I was going to type a long thing out and give background but I'm just going to get down to it. My biggest pet peeve is a bad attitude. I understand we all have bad days, but that does not give us an excuse to have an attitude at work or school right? Right. I have taught my son this his whole life and when he gets an attitude all I have to do is give him the face and he knows he better but on a front, especially out in public. Anyways, I have a 14yo step son and 10 yo step daughter. When the SD gets an attitude my husband gives her the "look" and she knows she needs to put on a front, especially in public (just like my son). When the 14 yo gets an attitude my husband tells him it's ok to have an attitude but not okay to say negative things while he has an attitude (in public) and allows him to mope around at home, killing the mood for the other two and myself. I let my husband know this and he told me it's because he knows how to handle him and needs to be disciplined differently from the other two, but in reality it gets worse and not better. My husband has told me that was his favorit child because he is a fixer and he's the problem child..... but to what expense is he going to go to push myself and the other two aside, just to kiss the 14yo ass? I treat him the same as the other two and I tell him that if he wants to continue with the attitude he can sit in the car and hand his phone over, and he Just threatens me with telling his mom. Seems like my husband is scared to discipline him but not the daughter which is weird. She is a good kid and her and my son are a lot alike, so it's easy for me to take them off somewhere and do something fun because they deserve it and do nothing. It try go please myself and my husband. I advised my husband but he just thinks I hate his son, and at this point..... I do. I'm over here bending over backwards to treat them all fairly when my husband does not. What I started doing is not acknowledging the 14 yo, and just saying hello to the daughter and buying her stuff because she deserves it. If it were my son, I would not buy him anything either if he treated me the way my SS treats me... so don't say "what if it was your son".

tog redux's picture

How much time are they with you?

I would still say hello to the 14-year-old, but that would be all I'd do for him. Let your DH deal with him, but let DH know you won't be going anywhere with him and SS14 together, since he won't parent him.  And that yes, at this point, you do very much dislike his son - though it's DH's fault for being such a lousy parent. The whole "you hate my kid", is just a way to get you to back off and be quiet. 

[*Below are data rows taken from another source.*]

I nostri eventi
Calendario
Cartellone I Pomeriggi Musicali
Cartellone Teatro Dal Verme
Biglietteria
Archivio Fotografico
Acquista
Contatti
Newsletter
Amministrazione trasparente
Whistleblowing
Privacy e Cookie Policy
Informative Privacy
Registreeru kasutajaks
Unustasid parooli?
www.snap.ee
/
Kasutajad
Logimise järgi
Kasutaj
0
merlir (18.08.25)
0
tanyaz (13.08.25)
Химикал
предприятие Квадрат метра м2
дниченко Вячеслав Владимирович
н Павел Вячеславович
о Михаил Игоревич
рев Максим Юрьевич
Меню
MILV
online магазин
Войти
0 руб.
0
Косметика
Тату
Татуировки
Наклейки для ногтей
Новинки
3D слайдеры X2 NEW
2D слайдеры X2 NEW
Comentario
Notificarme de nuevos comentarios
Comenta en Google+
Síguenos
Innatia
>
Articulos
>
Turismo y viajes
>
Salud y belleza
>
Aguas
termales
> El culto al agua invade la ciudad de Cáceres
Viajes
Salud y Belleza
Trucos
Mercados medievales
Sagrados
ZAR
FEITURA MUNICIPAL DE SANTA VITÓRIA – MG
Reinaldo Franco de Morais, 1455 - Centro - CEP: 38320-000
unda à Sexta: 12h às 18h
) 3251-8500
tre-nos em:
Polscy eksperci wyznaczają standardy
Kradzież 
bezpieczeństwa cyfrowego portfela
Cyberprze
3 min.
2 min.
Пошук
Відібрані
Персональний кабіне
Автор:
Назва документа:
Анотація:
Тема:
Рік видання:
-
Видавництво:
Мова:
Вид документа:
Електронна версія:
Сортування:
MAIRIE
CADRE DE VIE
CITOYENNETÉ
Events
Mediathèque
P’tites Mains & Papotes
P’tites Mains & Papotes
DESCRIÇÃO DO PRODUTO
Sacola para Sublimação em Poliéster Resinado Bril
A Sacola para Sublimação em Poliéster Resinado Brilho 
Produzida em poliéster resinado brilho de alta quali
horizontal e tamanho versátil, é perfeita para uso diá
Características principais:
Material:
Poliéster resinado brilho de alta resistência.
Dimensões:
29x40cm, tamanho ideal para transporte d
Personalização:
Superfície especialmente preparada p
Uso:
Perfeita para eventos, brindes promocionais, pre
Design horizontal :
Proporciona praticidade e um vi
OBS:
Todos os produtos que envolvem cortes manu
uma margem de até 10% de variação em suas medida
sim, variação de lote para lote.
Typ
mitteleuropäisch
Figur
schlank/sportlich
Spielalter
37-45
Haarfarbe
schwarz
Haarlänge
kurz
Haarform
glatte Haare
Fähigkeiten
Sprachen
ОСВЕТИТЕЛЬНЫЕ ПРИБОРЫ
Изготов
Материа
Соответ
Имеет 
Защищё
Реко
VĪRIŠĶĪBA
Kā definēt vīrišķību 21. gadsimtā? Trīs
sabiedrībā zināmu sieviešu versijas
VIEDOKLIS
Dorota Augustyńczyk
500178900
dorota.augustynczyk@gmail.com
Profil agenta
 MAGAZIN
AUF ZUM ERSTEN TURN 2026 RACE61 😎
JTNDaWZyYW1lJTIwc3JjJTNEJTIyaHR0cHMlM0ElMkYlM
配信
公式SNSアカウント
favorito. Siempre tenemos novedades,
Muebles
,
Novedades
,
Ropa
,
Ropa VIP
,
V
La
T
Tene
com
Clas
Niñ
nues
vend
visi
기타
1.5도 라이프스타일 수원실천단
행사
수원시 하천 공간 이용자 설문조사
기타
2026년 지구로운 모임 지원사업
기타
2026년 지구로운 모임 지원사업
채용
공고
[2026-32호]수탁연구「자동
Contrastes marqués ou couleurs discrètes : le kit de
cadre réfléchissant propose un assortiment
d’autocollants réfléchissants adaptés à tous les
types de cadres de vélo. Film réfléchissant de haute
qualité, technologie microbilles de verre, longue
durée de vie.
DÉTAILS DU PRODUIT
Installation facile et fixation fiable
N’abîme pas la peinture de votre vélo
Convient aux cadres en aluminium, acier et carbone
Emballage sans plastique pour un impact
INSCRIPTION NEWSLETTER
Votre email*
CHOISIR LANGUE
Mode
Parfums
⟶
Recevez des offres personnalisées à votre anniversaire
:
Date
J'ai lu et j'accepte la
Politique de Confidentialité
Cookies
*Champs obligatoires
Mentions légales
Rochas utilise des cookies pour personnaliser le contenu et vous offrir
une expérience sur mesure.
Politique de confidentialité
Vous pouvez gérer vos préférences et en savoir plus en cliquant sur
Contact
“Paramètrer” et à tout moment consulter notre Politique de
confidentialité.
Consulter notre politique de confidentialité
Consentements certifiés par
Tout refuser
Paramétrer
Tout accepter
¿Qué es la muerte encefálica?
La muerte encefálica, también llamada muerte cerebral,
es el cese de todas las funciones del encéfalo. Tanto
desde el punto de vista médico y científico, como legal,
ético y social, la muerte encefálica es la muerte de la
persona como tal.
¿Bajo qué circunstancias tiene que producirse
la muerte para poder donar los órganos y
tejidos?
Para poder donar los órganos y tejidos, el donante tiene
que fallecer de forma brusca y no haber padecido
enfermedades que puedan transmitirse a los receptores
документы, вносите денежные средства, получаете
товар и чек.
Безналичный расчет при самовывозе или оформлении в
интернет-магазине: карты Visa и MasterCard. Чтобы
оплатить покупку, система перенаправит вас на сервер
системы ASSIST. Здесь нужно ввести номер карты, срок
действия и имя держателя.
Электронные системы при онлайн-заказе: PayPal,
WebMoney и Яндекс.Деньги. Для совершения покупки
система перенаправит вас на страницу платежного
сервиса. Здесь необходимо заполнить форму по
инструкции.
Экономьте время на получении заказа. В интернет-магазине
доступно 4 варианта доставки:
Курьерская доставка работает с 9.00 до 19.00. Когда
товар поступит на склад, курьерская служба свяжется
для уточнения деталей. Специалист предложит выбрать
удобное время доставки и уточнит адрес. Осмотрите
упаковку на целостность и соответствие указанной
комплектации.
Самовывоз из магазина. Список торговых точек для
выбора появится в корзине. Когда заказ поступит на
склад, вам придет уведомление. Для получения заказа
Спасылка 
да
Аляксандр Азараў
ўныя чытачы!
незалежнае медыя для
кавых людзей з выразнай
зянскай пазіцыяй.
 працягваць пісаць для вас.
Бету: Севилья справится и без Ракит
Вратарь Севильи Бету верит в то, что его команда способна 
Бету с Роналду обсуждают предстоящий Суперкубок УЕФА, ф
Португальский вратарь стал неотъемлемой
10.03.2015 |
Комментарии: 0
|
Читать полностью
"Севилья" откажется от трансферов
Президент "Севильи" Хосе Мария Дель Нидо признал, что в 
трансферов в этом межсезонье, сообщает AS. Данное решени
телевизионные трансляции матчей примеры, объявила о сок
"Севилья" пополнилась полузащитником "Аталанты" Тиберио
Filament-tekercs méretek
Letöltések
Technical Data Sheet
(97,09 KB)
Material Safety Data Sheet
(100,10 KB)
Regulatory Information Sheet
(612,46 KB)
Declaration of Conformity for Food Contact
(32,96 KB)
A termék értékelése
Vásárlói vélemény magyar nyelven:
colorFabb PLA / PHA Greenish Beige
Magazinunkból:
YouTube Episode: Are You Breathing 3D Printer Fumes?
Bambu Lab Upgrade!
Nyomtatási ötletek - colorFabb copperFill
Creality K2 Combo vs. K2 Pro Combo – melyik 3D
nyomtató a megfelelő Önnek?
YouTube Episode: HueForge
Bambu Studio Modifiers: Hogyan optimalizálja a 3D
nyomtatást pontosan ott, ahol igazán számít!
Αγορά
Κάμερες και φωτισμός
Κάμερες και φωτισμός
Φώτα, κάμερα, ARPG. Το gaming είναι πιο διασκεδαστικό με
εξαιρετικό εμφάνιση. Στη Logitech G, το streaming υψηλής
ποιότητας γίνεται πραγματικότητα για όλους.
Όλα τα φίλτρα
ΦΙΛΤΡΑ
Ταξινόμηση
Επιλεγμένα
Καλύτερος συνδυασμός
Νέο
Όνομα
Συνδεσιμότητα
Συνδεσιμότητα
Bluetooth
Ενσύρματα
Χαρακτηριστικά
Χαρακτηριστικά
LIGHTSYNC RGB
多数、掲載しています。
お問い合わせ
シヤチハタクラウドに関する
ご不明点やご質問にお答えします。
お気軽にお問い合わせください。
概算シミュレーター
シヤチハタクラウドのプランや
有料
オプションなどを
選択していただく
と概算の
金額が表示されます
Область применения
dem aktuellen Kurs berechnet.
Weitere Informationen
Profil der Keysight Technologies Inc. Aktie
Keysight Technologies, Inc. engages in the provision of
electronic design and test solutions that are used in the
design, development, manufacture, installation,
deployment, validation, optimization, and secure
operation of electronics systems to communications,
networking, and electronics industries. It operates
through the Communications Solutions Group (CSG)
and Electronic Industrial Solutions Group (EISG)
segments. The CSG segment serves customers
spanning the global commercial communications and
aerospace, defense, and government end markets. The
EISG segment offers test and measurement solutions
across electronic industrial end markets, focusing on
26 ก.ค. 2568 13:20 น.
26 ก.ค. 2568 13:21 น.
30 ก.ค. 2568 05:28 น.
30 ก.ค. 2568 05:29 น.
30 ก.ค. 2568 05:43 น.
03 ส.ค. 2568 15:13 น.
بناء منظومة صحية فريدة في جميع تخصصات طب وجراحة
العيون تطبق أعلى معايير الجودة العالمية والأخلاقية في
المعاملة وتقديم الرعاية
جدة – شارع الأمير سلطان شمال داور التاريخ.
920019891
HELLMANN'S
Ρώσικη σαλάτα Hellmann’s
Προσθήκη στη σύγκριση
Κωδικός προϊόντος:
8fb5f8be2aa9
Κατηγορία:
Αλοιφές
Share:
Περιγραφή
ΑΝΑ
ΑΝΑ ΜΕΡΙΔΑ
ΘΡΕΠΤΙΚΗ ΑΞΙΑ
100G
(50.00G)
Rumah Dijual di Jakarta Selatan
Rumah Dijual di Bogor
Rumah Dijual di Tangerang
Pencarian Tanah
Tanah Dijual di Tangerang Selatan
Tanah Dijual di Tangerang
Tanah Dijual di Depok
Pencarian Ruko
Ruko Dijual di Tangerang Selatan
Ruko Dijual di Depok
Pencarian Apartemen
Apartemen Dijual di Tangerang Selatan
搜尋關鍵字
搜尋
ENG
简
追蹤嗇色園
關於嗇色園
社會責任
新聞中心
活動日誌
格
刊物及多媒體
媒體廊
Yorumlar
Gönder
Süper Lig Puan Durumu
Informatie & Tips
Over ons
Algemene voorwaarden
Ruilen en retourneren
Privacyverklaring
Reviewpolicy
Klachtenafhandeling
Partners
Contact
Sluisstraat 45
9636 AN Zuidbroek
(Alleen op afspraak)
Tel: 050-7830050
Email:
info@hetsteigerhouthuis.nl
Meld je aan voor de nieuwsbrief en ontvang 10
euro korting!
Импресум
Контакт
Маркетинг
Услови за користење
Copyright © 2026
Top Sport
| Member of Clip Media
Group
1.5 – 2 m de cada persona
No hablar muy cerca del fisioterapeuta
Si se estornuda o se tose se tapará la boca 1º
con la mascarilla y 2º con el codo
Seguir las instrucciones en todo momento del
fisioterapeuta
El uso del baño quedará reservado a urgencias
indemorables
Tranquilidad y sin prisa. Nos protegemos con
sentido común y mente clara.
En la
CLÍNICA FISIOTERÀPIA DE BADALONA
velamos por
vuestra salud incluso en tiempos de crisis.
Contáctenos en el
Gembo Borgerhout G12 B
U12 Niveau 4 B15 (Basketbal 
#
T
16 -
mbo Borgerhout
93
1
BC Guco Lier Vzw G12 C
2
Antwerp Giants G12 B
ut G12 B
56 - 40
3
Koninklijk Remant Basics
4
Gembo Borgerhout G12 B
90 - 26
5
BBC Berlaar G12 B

And poor SD, who is a good girl and is treated worse than her poorly behaved brother.

Luvbugluv's picture

They are with us every other weekend, every school weekly break, every teacher work day, and all summer for the full 2 1/2 months. My husband is military; they live 3 1/2 hours away and we meet halfway. At this point his daughter comes to visit to see ME and my SON; she has told him before when my son and I were not home and off visiting my parents to take her and drop her off with us at my parents house... she knows.

Rags's picture

Parents who have a "favorite" child - are assholes if all of their children are decent people.   Ceteris paribus of course.